Com a dupla taxação, a projeção de queda nas exportações de calçados saltou de 3,6% para 7,1%. “A aplicação da tarifa adicional reduz a competitividade do calçado brasileiro nos EUA e inviabiliza operações que vinham sendo retomadas desde o fim da tarifa adicional de 40%, em fevereiro deste ano”, afirma Haroldo Ferreira, presidente da Abicalçados (Associação Brasileira das Indústrias de Calçados).
O impacto deve se repetir na indústria química. Cerca de 58% de seus produtos foram duplamente sobretaxados. “Nossas exportações para os EUA caíram de cerca de US$ 2,2 bilhões para US$ 1,8 bilhão”, disse em nota o presidente da Associação Brasileira da Indústria Química (Abiquim), André Passos Cordeiro. Ele diz que o setor cumpre “rigorosamente” os padrões de direitos humanos e que já havia apresentado essas informações ao governo americano, que as ignorou.
A entidade que representa o setor industrial de máquinas e equipamentos no Brasil prevê queda de até 11% nas exportações aos EUA. Para a Abimaq, a motivação americana tem cunho político. “Foi uma resposta da Suprema Corte norte-americana que em fevereiro proibiu o governo americano de taxar produtos sem uma motivação clara. Agora tem a motivação que é o trabalho forçado”, disse o presidente da entidade, José Velloso.

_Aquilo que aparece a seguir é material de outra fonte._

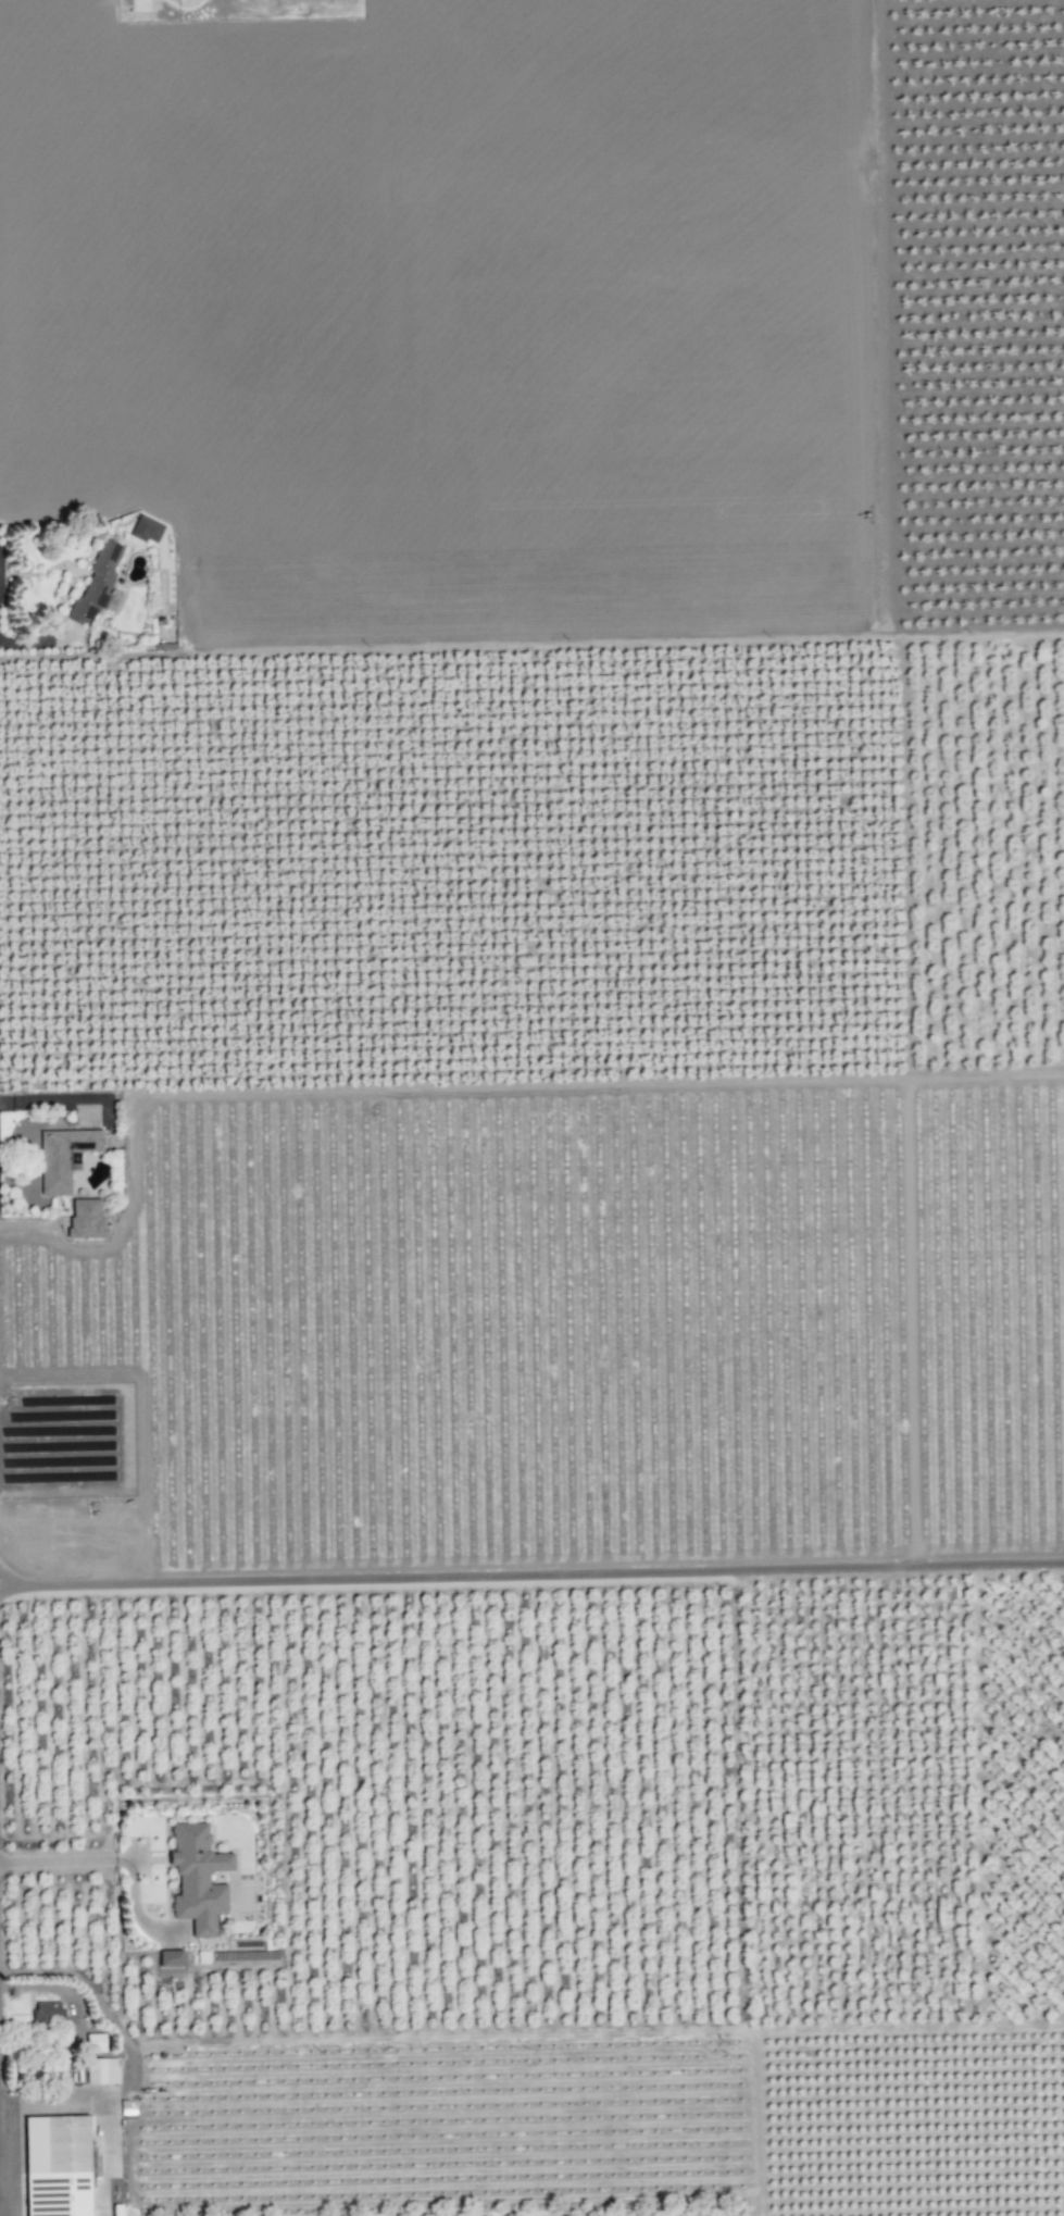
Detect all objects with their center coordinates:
building: (145, 528)
building: (96, 585)
building: (62, 1156)
building: (85, 1217)
road: (71, 1860)
building: (196, 1877)
building: (47, 2011)
building: (93, 2041)
building: (101, 2069)
road: (101, 2109)
building: (55, 2165)

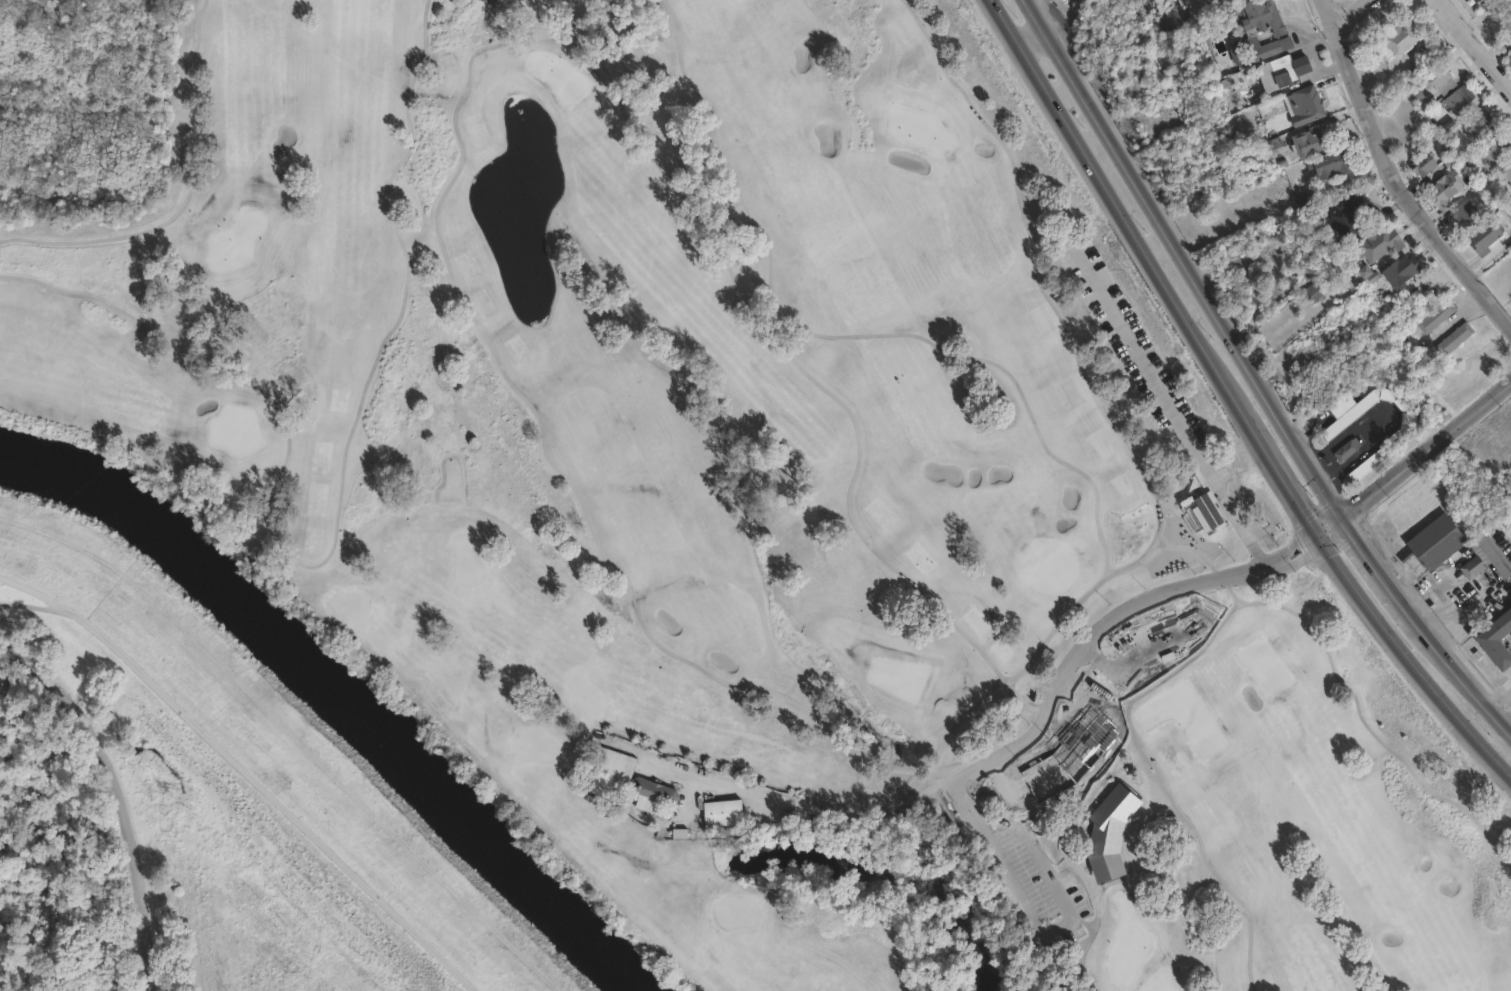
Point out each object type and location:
building: (1464, 0)
road: (1345, 14)
road: (1028, 33)
building: (1261, 33)
building: (1402, 39)
road: (1472, 50)
building: (1284, 73)
building: (1442, 78)
building: (1419, 98)
building: (1460, 100)
building: (1308, 107)
building: (1479, 122)
building: (1310, 144)
building: (1496, 148)
building: (1334, 165)
building: (1425, 166)
road: (1395, 168)
building: (1505, 174)
building: (1447, 190)
building: (1304, 201)
road: (1114, 206)
building: (1466, 216)
building: (1347, 221)
building: (1487, 239)
building: (1377, 248)
road: (1178, 258)
building: (1399, 272)
building: (1314, 292)
building: (1439, 318)
building: (1458, 340)
road: (216, 370)
building: (1452, 386)
road: (1177, 401)
building: (1397, 438)
building: (1347, 451)
road: (1412, 459)
road: (1277, 472)
park: (764, 496)
traffic signals: (1340, 515)
traffic signals: (1315, 535)
building: (1438, 542)
building: (1474, 567)
road: (1378, 573)
road: (31, 599)
road: (1364, 607)
road: (1102, 627)
building: (1498, 640)
building: (0, 672)
road: (1465, 683)
building: (15, 690)
river: (340, 693)
road: (1498, 695)
building: (7, 705)
road: (1464, 728)
building: (1074, 753)
road: (252, 767)
building: (610, 773)
road: (116, 794)
building: (654, 795)
road: (772, 795)
building: (725, 813)
road: (1002, 831)
building: (1113, 832)
road: (1040, 857)
road: (1024, 913)

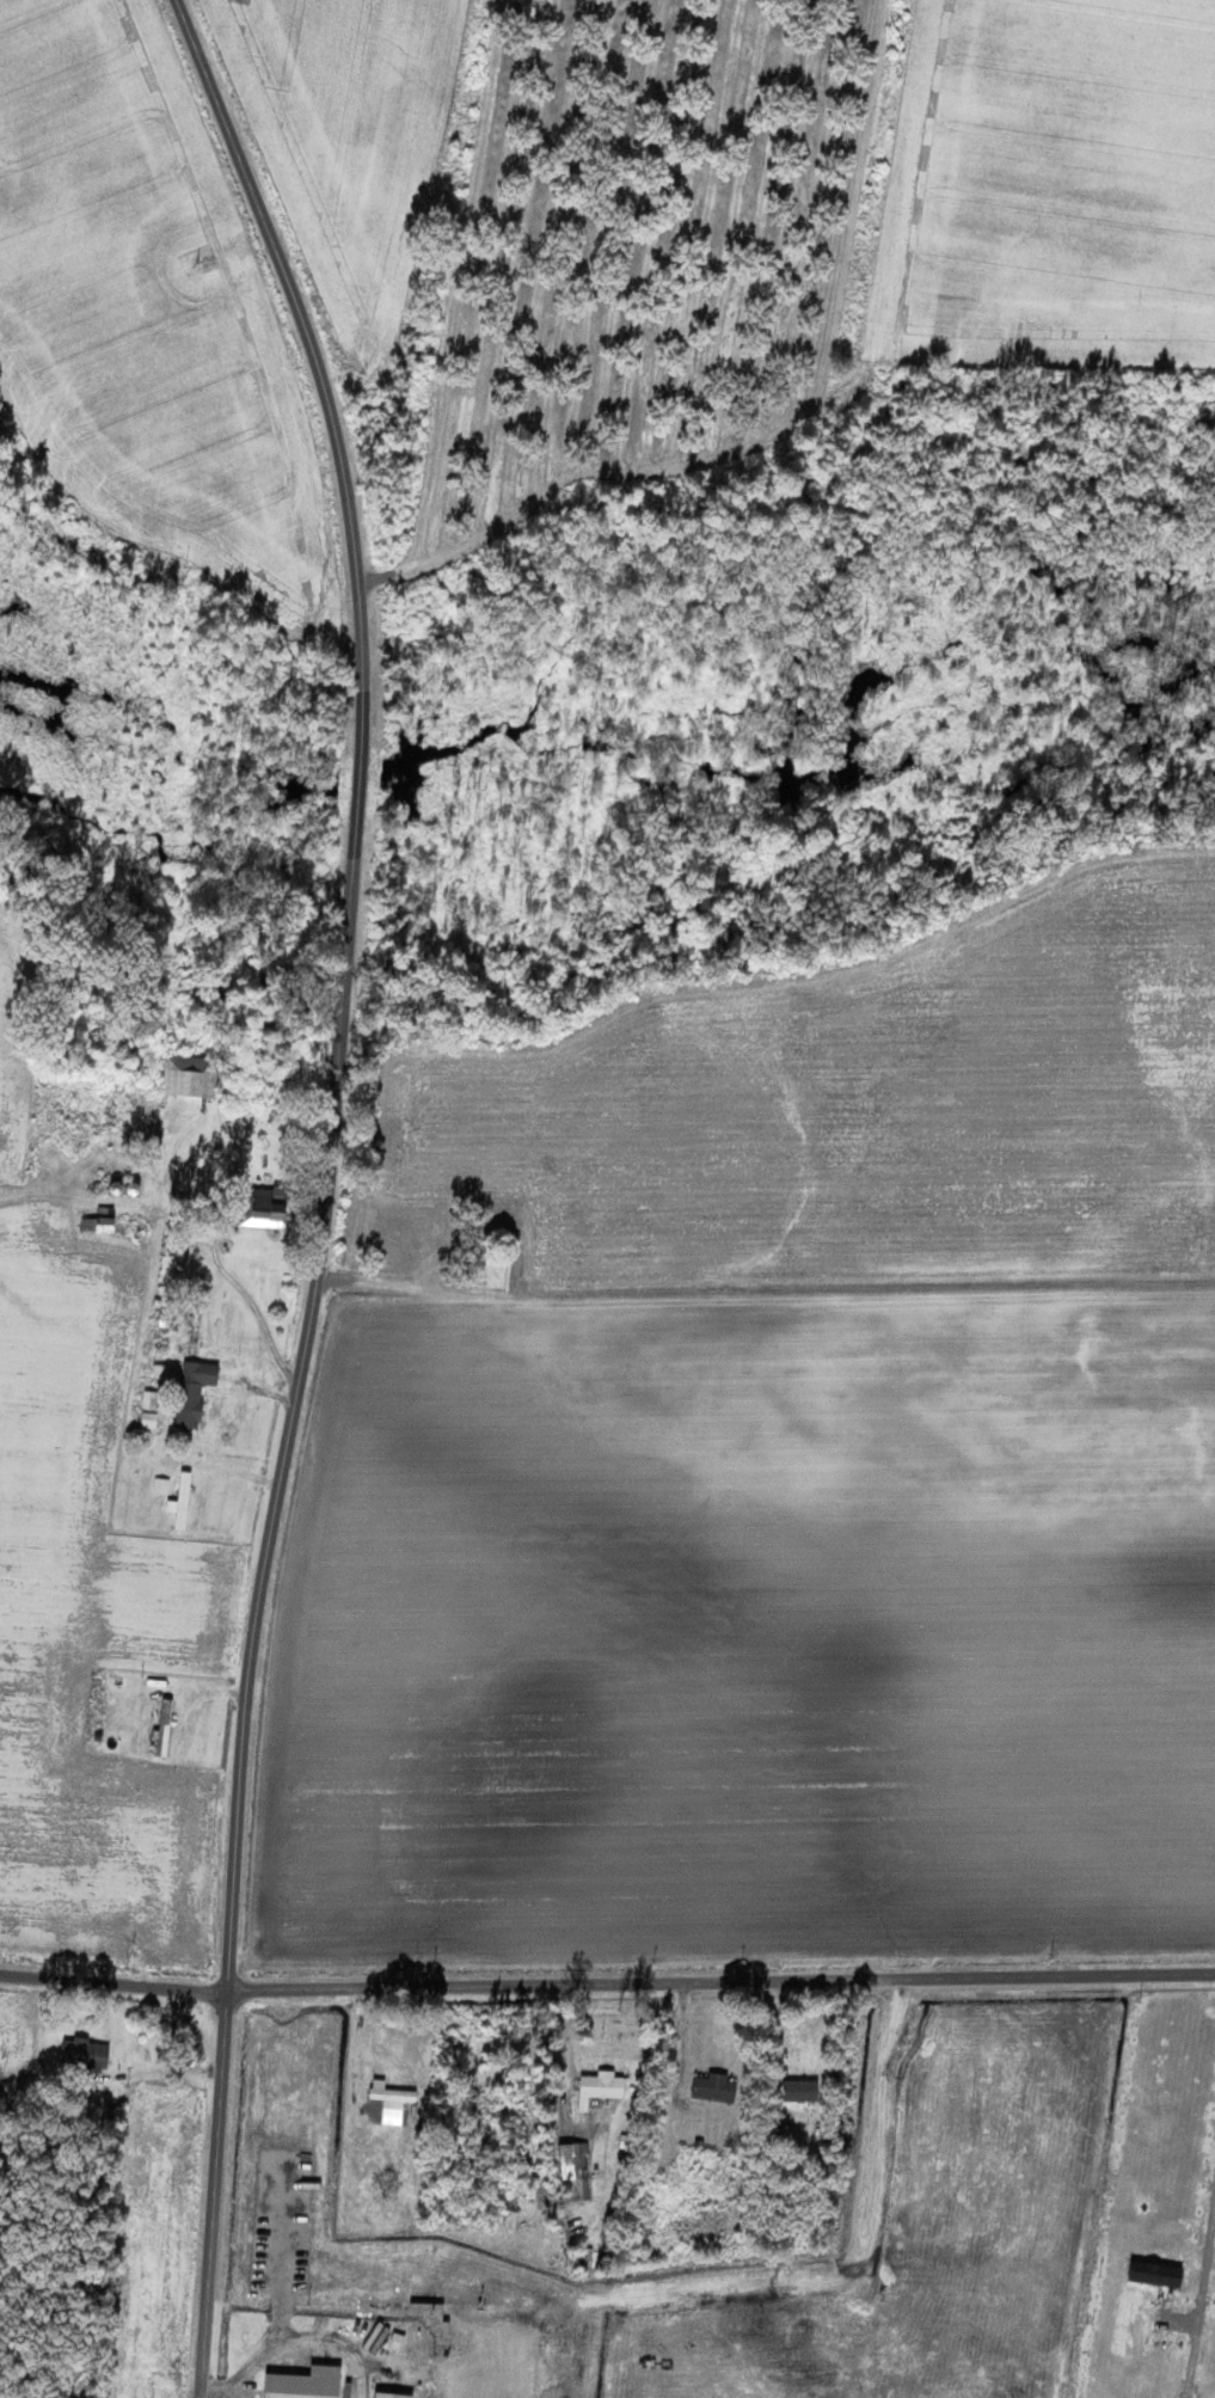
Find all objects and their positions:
road: (789, 427)
building: (190, 1078)
road: (325, 1187)
building: (265, 1206)
building: (101, 1220)
building: (194, 1391)
building: (150, 1399)
building: (182, 1501)
road: (111, 1981)
road: (719, 1982)
building: (84, 2054)
building: (715, 2088)
building: (600, 2089)
building: (393, 2100)
building: (574, 2172)
building: (1157, 2274)
building: (306, 2384)
building: (392, 2395)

Os EUA também utilizariam as tarifas para interferir na política interna dos países. Enquanto aplica tarifas sobre produtos brasileiros mais elaborados, Trump “faz pressão em cima do Pix, dos canais digitais e do direito à propriedade intelectual”, diz o professor da ESPM.
O novo tarifaço
O Escritório do Representante Comercial dos EUA (USTR) aplicou a nova alíquota a 60 economias. Diferentemente da tarifa de 25% por “práticas desleais”, o USTR diz que a taxação de 12,5% resulta da falha em proibir e fiscalizar a importação de produtos feitos total ou parcialmente com trabalho forçado em outros países.